In the case of Longworth v. Taylor, 1 McLean, 395, Fed. Cas. No. 8,490, the court said: *Page 626 
"In almost all modern cases in which time has been strictly regarded it was made of the essence of the contract by the express agreement of the parties; and the language of the decisions combats the idea that this cannot be done. * * * In looking to the facts of the case under consideration, it appears that time was not made of the essence of the contract. The times at which the payments were to be made, and the period in which the deed was to be executed, were fixed in the contract; but there was no expression that a failure in any of these should void the agreement."
It was clearly not the intention in the adoption of such a statutory provision as this to require the identical language of the statute to be inserted in a contract before time could become the essence thereof. Code provisions have ever been adopted for the purpose of abolishing technicalities and applying substantial justice, and it necessarily follows that where it appears by the language expressed in a contract, regardless of the phraseology or the form of expression used, that it was the intention of the parties thereto that time should be the essence of the contract, that should be the construction in law. Of course, in making a proper construction, a court will be confined to what is expressed in the contract, and will be precluded from going outside of the same and considering contemporaneous and extraneous matters. For a determination of that character, including therein matters outside of the expressed contract, in order to make time the essence of the contract, would be by implication, and by the adoption of section 809, supra, time cannot be construed to be the essence of a contract by implication.

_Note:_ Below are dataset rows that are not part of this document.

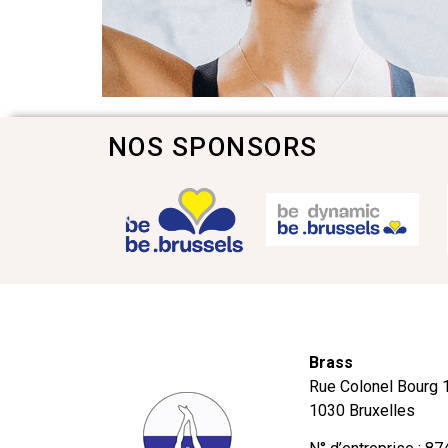
NOS SPONSORS
Brass
Rue Colonel Bourg 
1030 Bruxelles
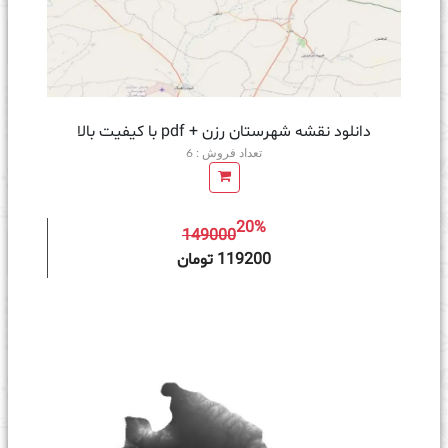
دانلود نقشه شهرستان رزن + pdf با کیفیت بالا
تعداد فروش : 6
20%
149000
ه سبد خرید
119200 تومان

In view of the conclusions hereinafter reached, it will neither be necessary to determine whether or not by the language used in this contract that time was the essence of the same, nor that after the expiration of the time limit in demanding the shipment, assigning as a reason that the delay would occasion great expense, would amount to a waiver thereof. In any event, before the defendant would have been entitled to special damages, it would have been necessary for it to have proved by a preponderance *Page 627 
of the testimony that at the expiration of the time limit it could not have procured the lumber covered by said shipments from others in time to have completed the building in question without the incurring of such damages as was claimed by the defendant in this action. See Murdock v. Jones, 3 A.D. 221, 38 N.Y. Supp. 464. As a general rule, the measure of damages is the difference between the contract price and the price at which the contracted articles can be obtained in the nearest market, and as to whether or not the defendant brought itself within the exception and by proof put itself without the general rule so as to be able to claim special damages was a question of fact, and is concluded by the general finding of the court. See Booth v. Mill Co., 60 N.Y. 487; Smith v.Flanders, 129. Mass. 324.

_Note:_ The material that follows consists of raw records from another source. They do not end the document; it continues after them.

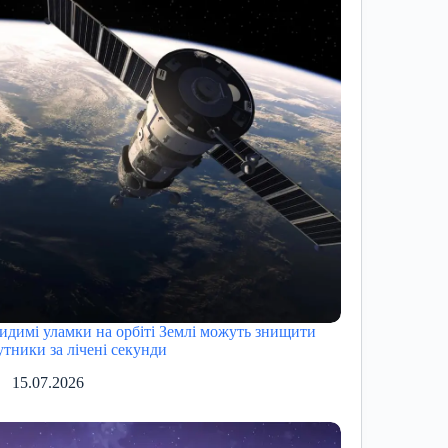
идимі уламки на орбіті Землі можуть знищити
утники за лічені секунди
15.07.2026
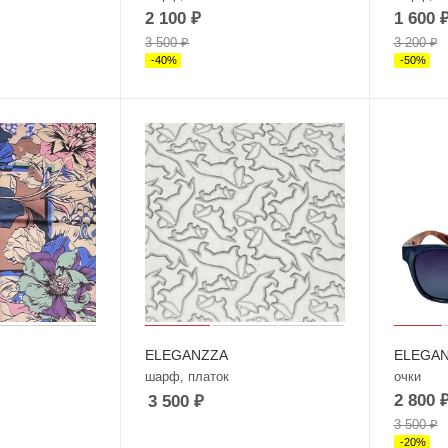
2 100
₽
1 600
3 500
₽
3 200
₽
-
40
%
-
50
%
ELEGANZZA
ELEGA
шарф, платок
очки
2 800
3 500
₽
3 500
₽
-
20
%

It is not necessary to determine as to whether or not the plaintiff could avail itself of the contention that the contract between the defendant and the said L. F. Lee was void on account of the statute of frauds. But see Mewburn's Heirs v.Bass, 82 Ala. 622, 2 So. 520.
All the issues having been found in favor of the plaintiff by the general finding of the court below, and every presumption in this court being in favor of such finding, we are unable to say that any error was committed against the defendant.
The judgment of the lower court is affirmed.